**Activity:** Find the lines below that contain "down" and tally them. Return only the total.

Collected data entries:
^^^^^^^^^^^^^^^^
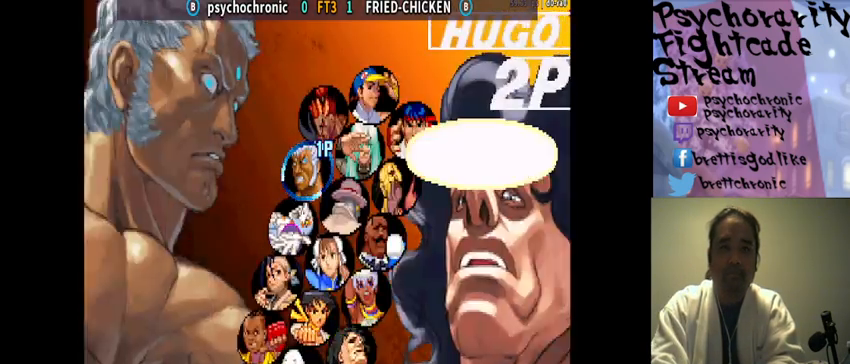
{"buttons": [], "events": [[100, "SQUARE", "down"], [200, "SQUARE", "up"]]}
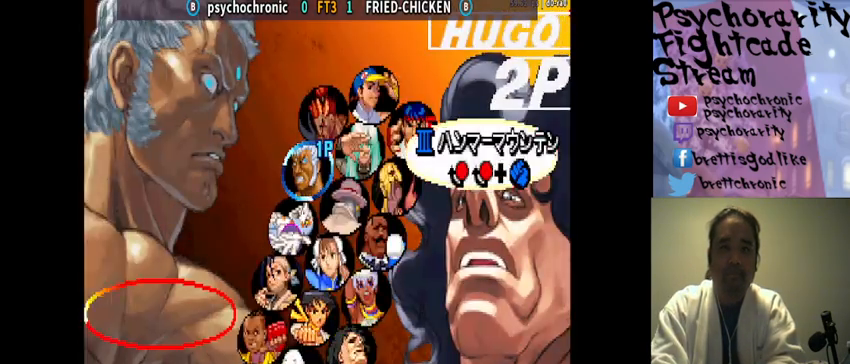
{"buttons": [], "events": []}
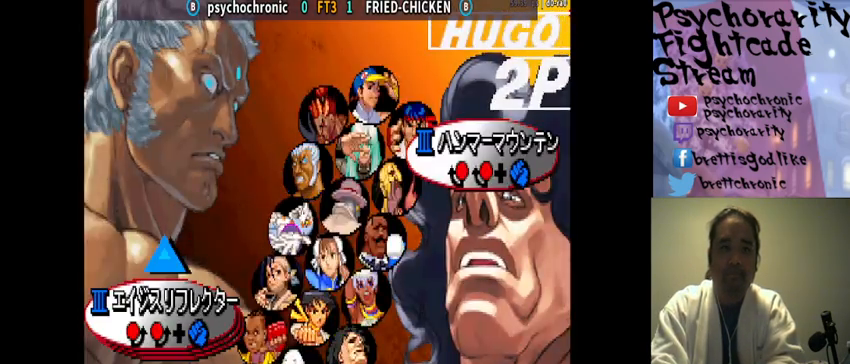
{"buttons": [], "events": [[33, "SQUARE", "down"], [100, "SQUARE", "up"], [433, "SQUARE", "down"], [467, "SQUARE", "up"]]}
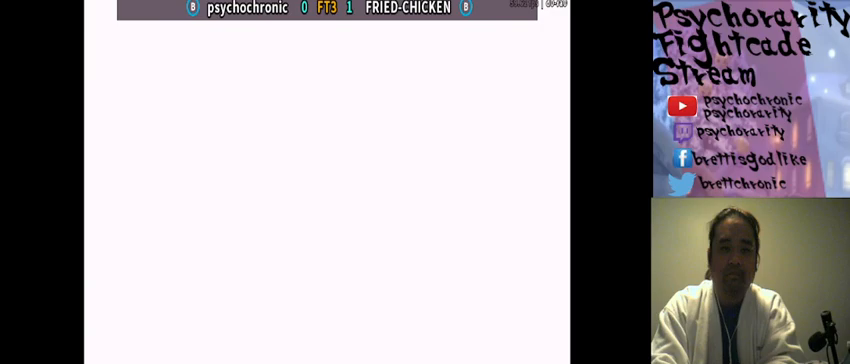
{"buttons": ["SQUARE"], "events": [[67, "SQUARE", "down"], [133, "SQUARE", "up"], [233, "SQUARE", "down"], [300, "SQUARE", "up"], [367, "SQUARE", "down"], [467, "SQUARE", "up"], [500, "SQUARE", "down"]]}
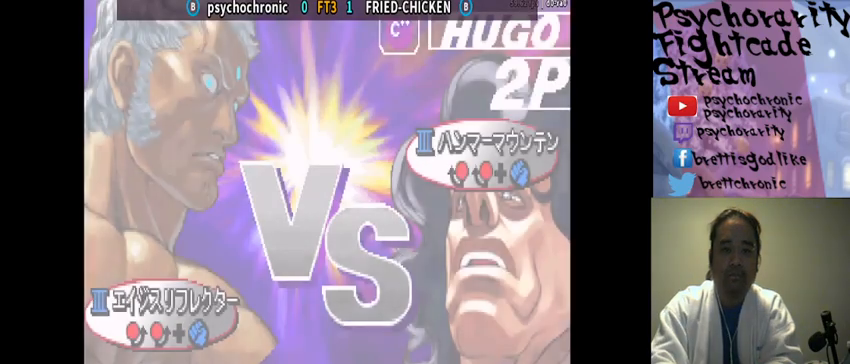
{"buttons": ["SQUARE"], "events": [[67, "SQUARE", "up"], [133, "SQUARE", "down"], [200, "SQUARE", "up"], [233, "SQUARE", "down"], [300, "SQUARE", "up"], [367, "SQUARE", "down"], [433, "SQUARE", "up"], [467, "SQUARE", "down"]]}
^^^^^^^^^^^^^^^^
**Written solution:** 4